Finding both Peter Frampton’s “Show Me The Way” and Dr. Buzzard’s “Cherchez La Femme/Se Si Bon” in this random list is entirely appropriate. The first of the two went to No. 6 in the spring and was the first of three Top 40 hits for Frampton in 1976. The Dr. Buzzard track hit the Top 40 in December and reached No. 27 in early 1977. A juxtaposition of the two gives one a pretty good idea of the range of sounds on radio that year, as disco was beginning to dance its way into the mainstream.

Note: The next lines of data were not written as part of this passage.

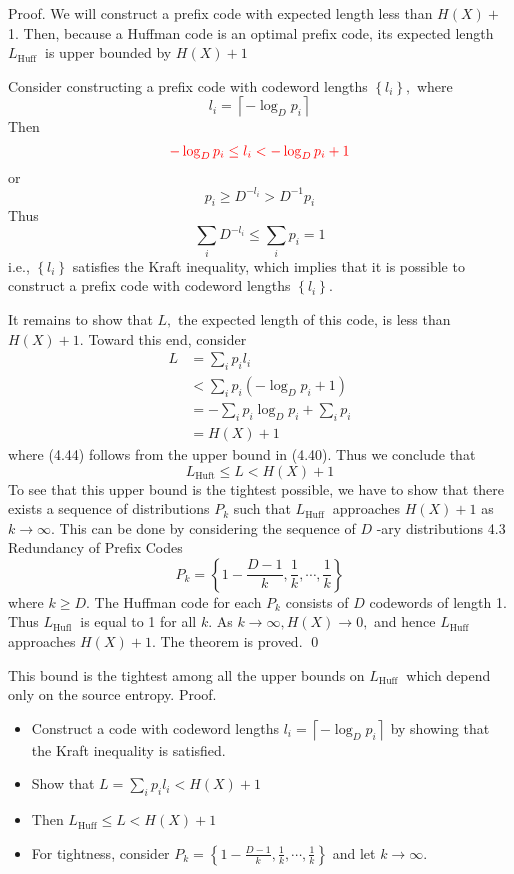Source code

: \documentclass[8pt]{article}
\begin{document}
\noindent Proof. We will construct a prefix code with expected length less than $H(X)+$
1. Then, because a Huffman code is an optimal prefix code, its expected length $L_{\text {Huff }}$ is upper bounded by $H(X)+1$

Consider constructing a prefix code with codeword lengths $\left\{l_{i}\right\},$ where
$$
l_{i}=\left\lceil-\log _{D} p_{i}\right\rceil
$$
Then
$$
\color{red} -\log _{D} p_{i} \leq l_{i}<-\log _{D} p_{i}+1
$$
or
$$
p_{i} \geq D^{-l_{i}}>D^{-1} p_{i}
$$
Thus
$$
\sum_{i} D^{-l_{i}} \leq \sum_{i} p_{i}=1
$$
i.e., $\left\{l_{i}\right\}$ satisfies the Kraft inequality, which implies that it is possible to construct a prefix code with codeword lengths $\left\{l_{i}\right\}$.

It remains to show that $L,$ the expected length of this code, is less than $H(X)+1 .$ Toward this end, consider
$$
\begin{aligned}
L &=\sum_{i} p_{i} l_{i} \\
&<\sum_{i} p_{i}\left(-\log _{D} p_{i}+1\right) \\
&=-\sum_{i} p_{i} \log _{D} p_{i}+\sum_{i} p_{i} \\
&=H(X)+1
\end{aligned}
$$
where (4.44) follows from the upper bound in (4.40). Thus we conclude that
$$
L_{\mathrm{Huft}} \leq L<H(X)+1
$$
To see that this upper bound is the tightest possible, we have to show that there exists a sequence of distributions $P_{k}$ such that $L_{\text {Huff }}$ approaches $H(X)+1$ as $k \rightarrow \infty$. This can be done by considering the sequence of $D$ -ary distributions
4.3 Redundancy of Prefix Codes
$$
P_{k}=\left\{1-\frac{D-1}{k}, \frac{1}{k}, \cdots, \frac{1}{k}\right\}
$$
where $k \geq D$. The Huffman code for each $P_{k}$ consists of $D$ codewords of length
1. Thus $L_{\text {Hufl }}$ is equal to 1 for all $k$. As $k \rightarrow \infty, H(X) \rightarrow 0,$ and hence $L_{\text {Huff }}$ approaches $H(X)+1 .$ The theorem is proved. \qed


This bound is the tightest among all the upper bounds on $L_{\text {Huff }}$ which depend only on the source entropy.
Proof.
\begin{itemize}
	\item Construct a code with codeword lengths $l_{i}=\left\lceil-\log _{D} p_{i}\right\rceil$ by showing that the Kraft inequality is satisfied.
	\item Show that $L=\sum_{i} p_{i} l_{i}<H(X)+1$
	\item Then $L_{\mathrm{Huff}} \leq L<H(X)+1$
	\item For tightness, consider $P_{k}=\left\{1-\frac{D-1}{k}, \frac{1}{k}, \cdots, \frac{1}{k}\right\}$ and let $k \rightarrow \infty$.
\end{itemize}
\end{document}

The title of the Ian Thomas track might need some explanation, though some of this can be inferred from the lyric. The title comes from a phrase used by Jimmy Durante (1893-1980), a singer, comedian and actor whose career began in vaudeville and continued through numerous radio and television shows and movies. Durante invariably closed his radio and television performances with the phrase, “Goodnight, Mrs. Calabash, wherever you are.” He never explained who Mrs. Calabash was, and – having seen Durante on some television shows as a young child – I always thought that was kind of neat and maybe even poignant.
Several of the artists in today’s random selection are pretty obscure. Side Effect was an L.A.-based group that has a lot in common with Earth, Wind & Fire; Osibisa was a group from Ghana that mixed African and Caribbean influences into a fun sound; Larry Jon Wilson was a gritty southern singer-songwriter; and Pete Carr was, among other things, a member of the Hour Glass, Duane and Gregg Allman’s early band, and a well-known session guitarist.
*To that sad litany, Vikings fans can now add the fate of the 2009 team, when an ill-timed penalty for having twelve players in the huddle followed by the interception of an ill-advised pass by quarterback Brett Favre denied the Vikings a chance at a field goal that would have almost certainly put them in the Super Bowl. Note added May 25, 2011.